When you write out the records, keep every line exactly as it is.

[Stored data entries]
______

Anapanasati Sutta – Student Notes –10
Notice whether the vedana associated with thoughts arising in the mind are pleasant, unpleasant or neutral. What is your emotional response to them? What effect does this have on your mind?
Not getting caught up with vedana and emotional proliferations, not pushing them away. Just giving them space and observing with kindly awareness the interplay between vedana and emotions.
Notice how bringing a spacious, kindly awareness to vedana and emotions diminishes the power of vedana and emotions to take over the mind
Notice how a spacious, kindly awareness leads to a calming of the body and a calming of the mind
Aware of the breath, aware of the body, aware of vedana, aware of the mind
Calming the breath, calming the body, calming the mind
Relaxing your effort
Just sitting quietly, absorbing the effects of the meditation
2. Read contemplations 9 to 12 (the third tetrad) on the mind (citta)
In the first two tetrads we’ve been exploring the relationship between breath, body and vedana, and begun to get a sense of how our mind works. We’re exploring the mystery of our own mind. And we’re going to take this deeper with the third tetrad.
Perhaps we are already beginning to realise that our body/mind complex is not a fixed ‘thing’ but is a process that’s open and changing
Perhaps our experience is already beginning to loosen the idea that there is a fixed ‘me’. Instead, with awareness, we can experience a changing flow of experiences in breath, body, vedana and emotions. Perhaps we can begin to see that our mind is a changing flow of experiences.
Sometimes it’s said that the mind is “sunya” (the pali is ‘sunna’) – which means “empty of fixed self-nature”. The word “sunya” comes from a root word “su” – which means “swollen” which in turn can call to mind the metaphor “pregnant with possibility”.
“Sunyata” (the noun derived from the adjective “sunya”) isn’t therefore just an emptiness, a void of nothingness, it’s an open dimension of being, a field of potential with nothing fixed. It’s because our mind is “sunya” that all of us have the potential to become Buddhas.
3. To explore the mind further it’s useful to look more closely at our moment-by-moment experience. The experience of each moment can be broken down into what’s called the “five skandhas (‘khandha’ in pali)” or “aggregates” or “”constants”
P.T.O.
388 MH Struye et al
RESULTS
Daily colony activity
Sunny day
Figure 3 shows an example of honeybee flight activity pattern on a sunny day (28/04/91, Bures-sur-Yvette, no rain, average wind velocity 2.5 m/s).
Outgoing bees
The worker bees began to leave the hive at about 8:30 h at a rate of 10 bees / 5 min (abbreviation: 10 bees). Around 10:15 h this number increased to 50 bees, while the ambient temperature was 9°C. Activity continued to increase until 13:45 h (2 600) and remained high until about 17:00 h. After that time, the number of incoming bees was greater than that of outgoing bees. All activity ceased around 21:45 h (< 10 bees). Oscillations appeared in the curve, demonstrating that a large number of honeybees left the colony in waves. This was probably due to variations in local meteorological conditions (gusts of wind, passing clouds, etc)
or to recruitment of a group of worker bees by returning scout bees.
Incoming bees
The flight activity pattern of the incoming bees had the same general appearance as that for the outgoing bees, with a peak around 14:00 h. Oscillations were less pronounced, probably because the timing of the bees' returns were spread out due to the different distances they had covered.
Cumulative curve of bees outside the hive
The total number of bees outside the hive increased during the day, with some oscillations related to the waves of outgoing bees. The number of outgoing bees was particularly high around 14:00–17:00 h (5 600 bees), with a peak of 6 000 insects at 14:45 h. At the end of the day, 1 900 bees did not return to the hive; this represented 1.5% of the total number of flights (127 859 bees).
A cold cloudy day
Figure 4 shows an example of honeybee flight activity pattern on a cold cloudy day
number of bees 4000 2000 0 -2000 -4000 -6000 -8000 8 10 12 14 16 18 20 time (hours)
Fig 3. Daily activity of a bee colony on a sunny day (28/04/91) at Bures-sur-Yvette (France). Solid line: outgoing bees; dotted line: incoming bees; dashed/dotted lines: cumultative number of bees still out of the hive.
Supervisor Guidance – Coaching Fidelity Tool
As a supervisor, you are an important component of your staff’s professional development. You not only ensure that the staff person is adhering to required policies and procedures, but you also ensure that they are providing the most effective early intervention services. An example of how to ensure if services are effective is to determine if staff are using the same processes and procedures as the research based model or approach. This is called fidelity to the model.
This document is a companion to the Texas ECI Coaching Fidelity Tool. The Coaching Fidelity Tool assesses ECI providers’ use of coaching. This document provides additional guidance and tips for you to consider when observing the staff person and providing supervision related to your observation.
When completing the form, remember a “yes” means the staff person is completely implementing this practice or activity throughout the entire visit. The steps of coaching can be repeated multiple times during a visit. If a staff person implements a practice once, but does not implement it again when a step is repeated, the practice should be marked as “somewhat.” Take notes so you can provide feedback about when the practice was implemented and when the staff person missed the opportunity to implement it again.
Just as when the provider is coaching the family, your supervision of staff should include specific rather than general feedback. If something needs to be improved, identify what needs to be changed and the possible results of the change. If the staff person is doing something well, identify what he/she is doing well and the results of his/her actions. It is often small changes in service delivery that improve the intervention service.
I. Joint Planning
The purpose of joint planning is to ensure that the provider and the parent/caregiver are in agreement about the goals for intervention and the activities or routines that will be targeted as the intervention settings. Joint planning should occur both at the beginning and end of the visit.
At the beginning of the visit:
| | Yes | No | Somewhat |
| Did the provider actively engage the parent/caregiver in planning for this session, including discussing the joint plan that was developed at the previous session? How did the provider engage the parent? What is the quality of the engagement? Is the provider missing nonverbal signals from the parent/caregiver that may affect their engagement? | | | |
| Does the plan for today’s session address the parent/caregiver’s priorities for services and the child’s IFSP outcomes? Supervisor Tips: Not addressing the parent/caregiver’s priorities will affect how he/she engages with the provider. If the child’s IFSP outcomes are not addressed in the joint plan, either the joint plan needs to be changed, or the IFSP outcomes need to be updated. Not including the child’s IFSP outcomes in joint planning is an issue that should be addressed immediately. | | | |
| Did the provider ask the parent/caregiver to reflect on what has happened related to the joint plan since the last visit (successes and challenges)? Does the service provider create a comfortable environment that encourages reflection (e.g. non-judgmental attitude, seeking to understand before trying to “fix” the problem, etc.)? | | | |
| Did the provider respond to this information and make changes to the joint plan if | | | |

______

▸ Reply
Anapanasati Sutta – Student Notes –10
Notice whether the vedana associated with thoughts arising in the mind are pleasant, unpleasant or neutral. What is your emotional response to them? What effect does this have on your mind?
Not getting caught up with vedana and emotional proliferations, not pushing them away. Just giving them space and observing with kindly awareness the interplay between vedana and emotions.
Notice how bringing a spacious, kindly awareness to vedana and emotions diminishes the power of vedana and emotions to take over the mind
Notice how a spacious, kindly awareness leads to a calming of the body and a calming of the mind
Aware of the breath, aware of the body, aware of vedana, aware of the mind
Calming the breath, calming the body, calming the mind
Relaxing your effort
Just sitting quietly, absorbing the effects of the meditation
2. Read contemplations 9 to 12 (the third tetrad) on the mind (citta)
In the first two tetrads we’ve been exploring the relationship between breath, body and vedana, and begun to get a sense of how our mind works. We’re exploring the mystery of our own mind. And we’re going to take this deeper with the third tetrad.
Perhaps we are already beginning to realise that our body/mind complex is not a fixed ‘thing’ but is a process that’s open and changing
Perhaps our experience is already beginning to loosen the idea that there is a fixed ‘me’. Instead, with awareness, we can experience a changing flow of experiences in breath, body, vedana and emotions. Perhaps we can begin to see that our mind is a changing flow of experiences.
Sometimes it’s said that the mind is “sunya” (the pali is ‘sunna’) – which means “empty of fixed self-nature”. The word “sunya” comes from a root word “su” – which means “swollen” which in turn can call to mind the metaphor “pregnant with possibility”.
“Sunyata” (the noun derived from the adjective “sunya”) isn’t therefore just an emptiness, a void of nothingness, it’s an open dimension of being, a field of potential with nothing fixed. It’s because our mind is “sunya” that all of us have the potential to become Buddhas.
3. To explore the mind further it’s useful to look more closely at our moment-by-moment experience. The experience of each moment can be broken down into what’s called the “five skandhas (‘khandha’ in pali)” or “aggregates” or “”constants”
P.T.O.
388 MH Struye et al
RESULTS
Daily colony activity
Sunny day
Figure 3 shows an example of honeybee flight activity pattern on a sunny day (28/04/91, Bures-sur-Yvette, no rain, average wind velocity 2.5 m/s).
Outgoing bees
The worker bees began to leave the hive at about 8:30 h at a rate of 10 bees / 5 min (abbreviation: 10 bees). Around 10:15 h this number increased to 50 bees, while the ambient temperature was 9°C. Activity continued to increase until 13:45 h (2 600) and remained high until about 17:00 h. After that time, the number of incoming bees was greater than that of outgoing bees. All activity ceased around 21:45 h (< 10 bees). Oscillations appeared in the curve, demonstrating that a large number of honeybees left the colony in waves. This was probably due to variations in local meteorological conditions (gusts of wind, passing clouds, etc)
or to recruitment of a group of worker bees by returning scout bees.
Incoming bees
The flight activity pattern of the incoming bees had the same general appearance as that for the outgoing bees, with a peak around 14:00 h. Oscillations were less pronounced, probably because the timing of the bees' returns were spread out due to the different distances they had covered.
Cumulative curve of bees outside the hive
The total number of bees outside the hive increased during the day, with some oscillations related to the waves of outgoing bees. The number of outgoing bees was particularly high around 14:00–17:00 h (5 600 bees), with a peak of 6 000 insects at 14:45 h. At the end of the day, 1 900 bees did not return to the hive; this represented 1.5% of the total number of flights (127 859 bees).
A cold cloudy day
Figure 4 shows an example of honeybee flight activity pattern on a cold cloudy day
number of bees 4000 2000 0 -2000 -4000 -6000 -8000 8 10 12 14 16 18 20 time (hours)
Fig 3. Daily activity of a bee colony on a sunny day (28/04/91) at Bures-sur-Yvette (France). Solid line: outgoing bees; dotted line: incoming bees; dashed/dotted lines: cumultative number of bees still out of the hive.
Supervisor Guidance – Coaching Fidelity Tool
As a supervisor, you are an important component of your staff’s professional development. You not only ensure that the staff person is adhering to required policies and procedures, but you also ensure that they are providing the most effective early intervention services. An example of how to ensure if services are effective is to determine if staff are using the same processes and procedures as the research based model or approach. This is called fidelity to the model.
This document is a companion to the Texas ECI Coaching Fidelity Tool. The Coaching Fidelity Tool assesses ECI providers’ use of coaching. This document provides additional guidance and tips for you to consider when observing the staff person and providing supervision related to your observation.
When completing the form, remember a “yes” means the staff person is completely implementing this practice or activity throughout the entire visit. The steps of coaching can be repeated multiple times during a visit. If a staff person implements a practice once, but does not implement it again when a step is repeated, the practice should be marked as “somewhat.” Take notes so you can provide feedback about when the practice was implemented and when the staff person missed the opportunity to implement it again.
Just as when the provider is coaching the family, your supervision of staff should include specific rather than general feedback. If something needs to be improved, identify what needs to be changed and the possible results of the change. If the staff person is doing something well, identify what he/she is doing well and the results of his/her actions. It is often small changes in service delivery that improve the intervention service.
I. Joint Planning
The purpose of joint planning is to ensure that the provider and the parent/caregiver are in agreement about the goals for intervention and the activities or routines that will be targeted as the intervention settings. Joint planning should occur both at the beginning and end of the visit.
At the beginning of the visit:
| | Yes | No | Somewhat |
| Did the provider actively engage the parent/caregiver in planning for this session, including discussing the joint plan that was developed at the previous session? How did the provider engage the parent? What is the quality of the engagement? Is the provider missing nonverbal signals from the parent/caregiver that may affect their engagement? | | | |
| Does the plan for today’s session address the parent/caregiver’s priorities for services and the child’s IFSP outcomes? Supervisor Tips: Not addressing the parent/caregiver’s priorities will affect how he/she engages with the provider. If the child’s IFSP outcomes are not addressed in the joint plan, either the joint plan needs to be changed, or the IFSP outcomes need to be updated. Not including the child’s IFSP outcomes in joint planning is an issue that should be addressed immediately. | | | |
| Did the provider ask the parent/caregiver to reflect on what has happened related to the joint plan since the last visit (successes and challenges)? Does the service provider create a comfortable environment that encourages reflection (e.g. non-judgmental attitude, seeking to understand before trying to “fix” the problem, etc.)? | | | |
| Did the provider respond to this information and make changes to the joint plan if | | | |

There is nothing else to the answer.